Former Dickson County principal named head coach at Youngstown State

Image credit: Albert Cesare/The Cincinnati Enquirer

A familiar name in Dickson County is now a college football head coach.

According to ESPN, Doug Phillips, who served as the principal at Dickson County High School from 2013-2015, has been named the new head coach at Youngstown State after serving as an assistant at Cincinnati.

Phillips will be replacing Bo Pelini, who accepted the defensive coordinator job at LSU. 

A native of New Middletown, Ohio, just 14 miles from YSU’s campus, Phillips also served on staff at Dickson Middle before moving to the high school. 

When moving back into the college ranks, Phillips served in a player personnel role at Iowa State before his stint with the Bearcats. 

While at Dickson County, Phillips worked with current Cougars athletic director Jay Powlas, who raved about his former colleague and the step he’s taking in college football.
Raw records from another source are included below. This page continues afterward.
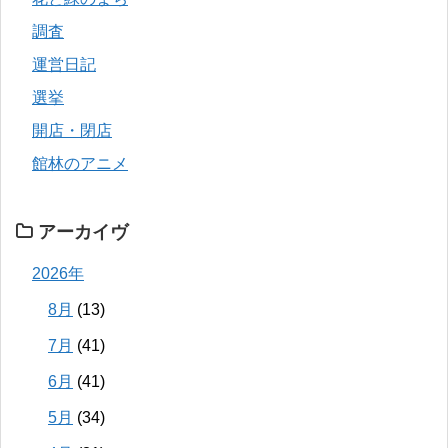
調査
運営日記
選挙
開店・閉店
館林のアニメ
アーカイヴ
2026年
8月
(13)
7月
(41)
6月
(41)
5月
(34)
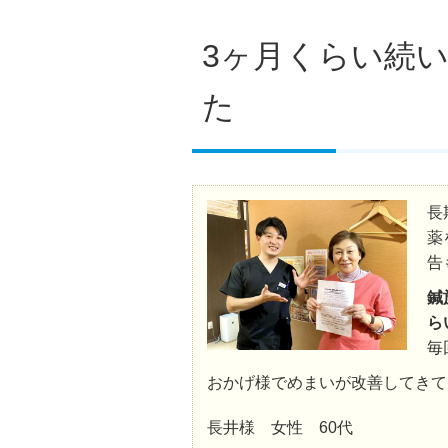
3ヶ月くらい続
た
長
薬
告
鍼
ら
毎
おかげ様でめまいが改善してきて
長井様 女性 60代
“Principals don’t necessarily deal with all the kids. Him knowing every kid as they came out just took me back.” 

Jay Powlas, Dickson County athletic director

“He had unattainable energy,” Powlas said Friday. “That man could go all day and all night long. He was amazing. Slept on his floor, had an air mattress cause he’d worked so late.”

“Always interested in athletics, athletic programs,” Powlas added of Phillips. “Wanted to make sure our coaches were doing the best they could do. Loved the game of football and wanted to talk football most of the time. You could tell his history was in football.”

Now, Phillips will apply that history to a major role in college football, and he’ll use his Ohio connection to do it.

“He and Coach Tressel have a history together, and Doug’s an Ohio guy,” Powlas said. “You realize those Ohio guys have strong ties… the struggles, the pride in the community. 

“I’m excited for him. I know he’s excited. He’s got a tall task.”

While Phillips’ connections with his colleagues and boss are vital, Powlas also insisted that Phillips’ time in Dickson County helped shape the former administrator’s success at the college level.

“When he was assistant principal at the middle school, he would go into his office and get a yearbook and try to memorize the kids’ names,” Powlas said. “He could call every child’s name, and it was just amazing. 

Principals don’t necessarily deal with all the kids. Him knowing every kid as they came out just took me back.” 

“That translates to be successful because he does have an interest in the young people. He does care.”